Kids want a real gun under the Christmas tree
POSTED: Friday, December 7, 2012 - 6:53pm
UPDATED: Saturday, December 8, 2012 - 8:47pm
Tyler, TX — Many kids are anxious to open presents this Christmas. Some children want a firearm.
Kids don't want a toy gun under the Christmas tree, they want a real gun on the tree.
We're told kids are learning how to shoot earlier these days.
But how young is too young for kids to get that first gun as a gift?
Kids are curious about guns as young as five years old. They watch action movies, watch mom and dad using a gun when their out hunting or at the shooting range.
KETK spoke to Lock & Load in Tyler to ask the professionals opinion on when the first firearm is appropriate.

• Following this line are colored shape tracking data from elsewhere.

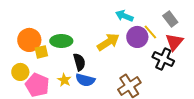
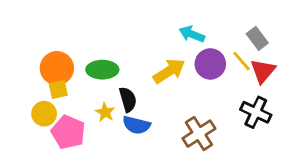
yellow line: (150, 32) -> (242, 61), moved
yellow square: (41, 52) -> (58, 90), moved
black cross: (163, 59) -> (256, 112), moved
yellow star: (64, 80) -> (105, 112), moved

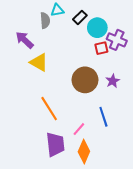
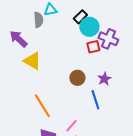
black rectangle: (80, 17) -> (80, 17), moved
brown circle: (85, 80) -> (77, 78), size x0.6
blue line: (103, 117) -> (95, 100), moved

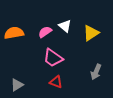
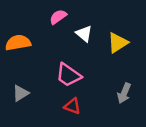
pink semicircle: (45, 32) -> (58, 17), moved
gray triangle: (17, 85) -> (21, 93), moved

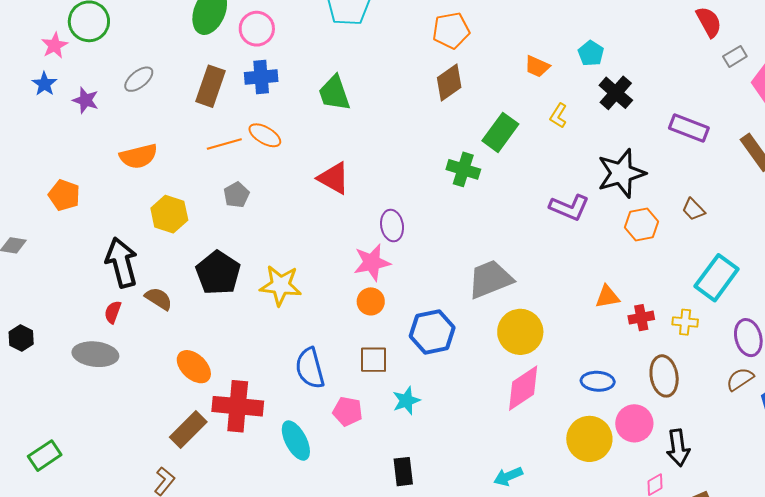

The owner of Lock & Load, Steven Prater tells KETK,
"A lot of it depends on the parents...what type of supervision they have, what type of knowledge they have for firearms. If a parent is going to go to the point to buy a firearm for their child, that's good thing because that means the parents have some knowledge of it, but what I found to be important is that it's hands on training, spending time with a child," says Steven Prater.
Prater has four kids and he says he's never worried if a gun is lying around because he knows his kids will not touch it.

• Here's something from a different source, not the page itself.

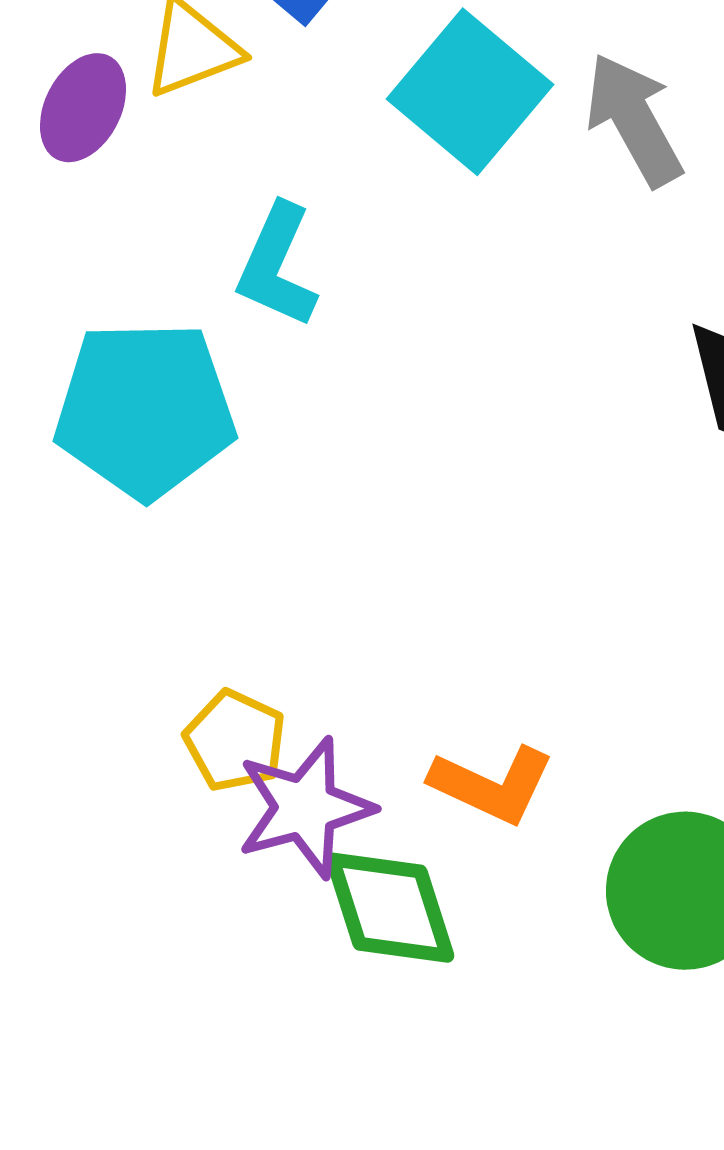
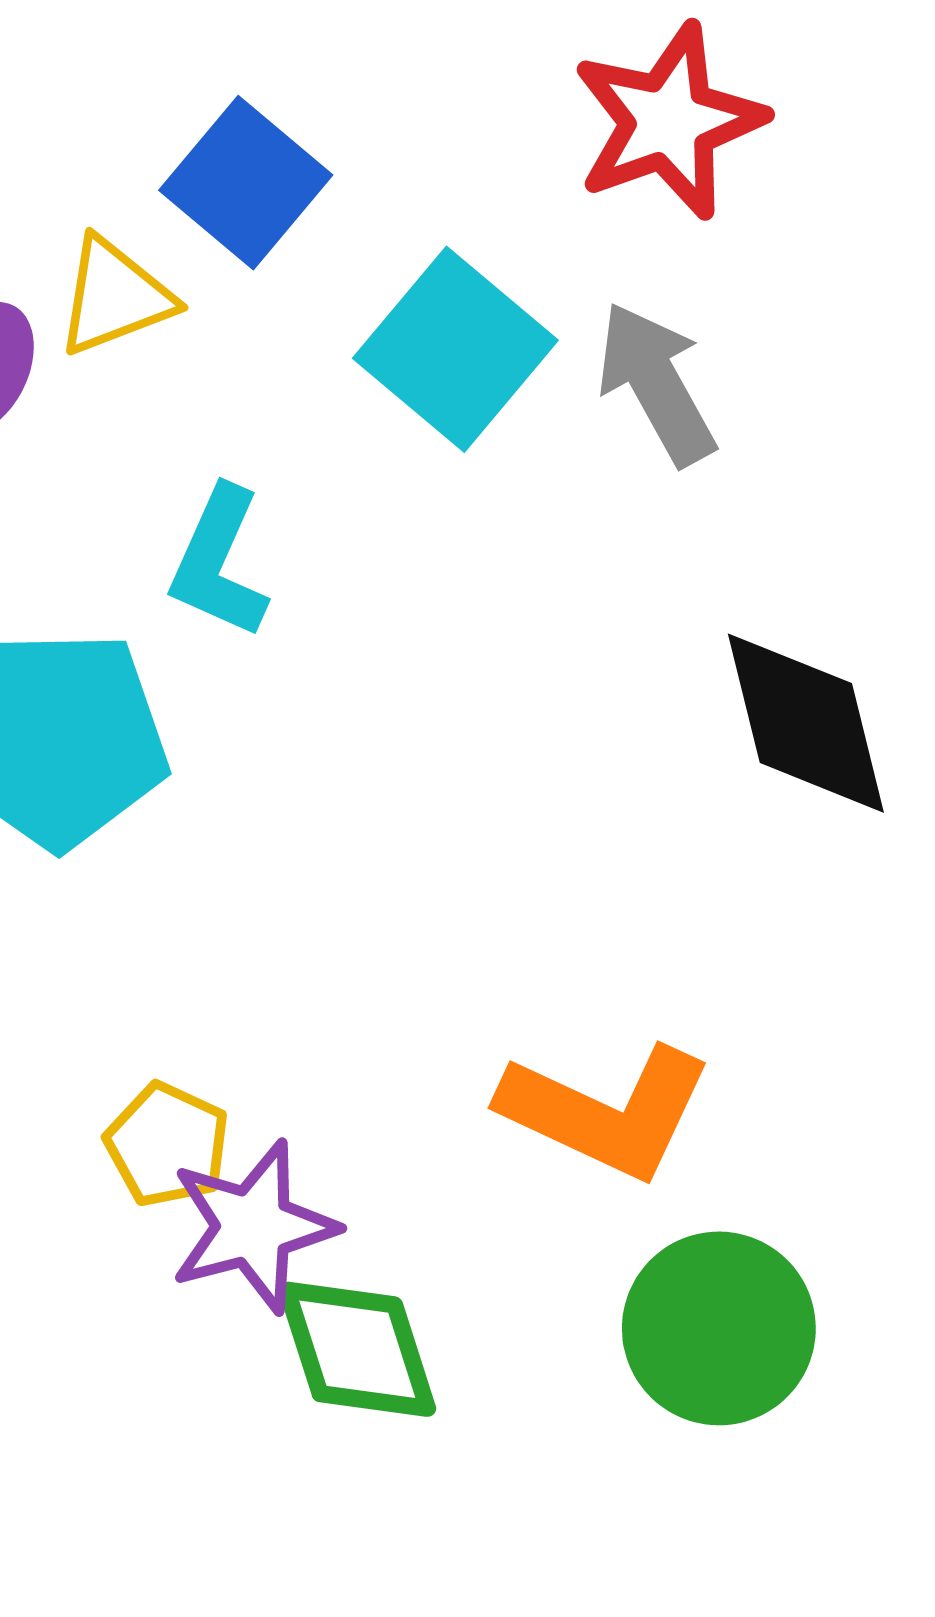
orange L-shape: (492, 785) -> (606, 1112), moved, size x1.4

Prater tells KETK, if gun safety is taught properly, it sticks with them, then there's no mistake.
"What we've learned is the younger the better actually, because their mind are like steel traps," says Steven Prater.
Robert Quates, Sales & Firearm Instructor at Lock & Load, tells KETK it's parents responsibility to teach and talk to their kids about gun safety, and Quates says to teach them at a young age.
"They can understand... you know... how to not mess with a weapon when parents aren't around. The importance of keeping your finger off the trigger and I take them and let them shoot and show them what the weapon can do if it is misused and stuff like that, so it's very important to start your kids off young," says Robert Quates, Sales & Firearm Instructor .
Prater tells KETK, parents should teach their kids to treat every gun as if it's loaded, know what's behind the target, be positive. Instilling the basic principals makes it a safer environment for everybody.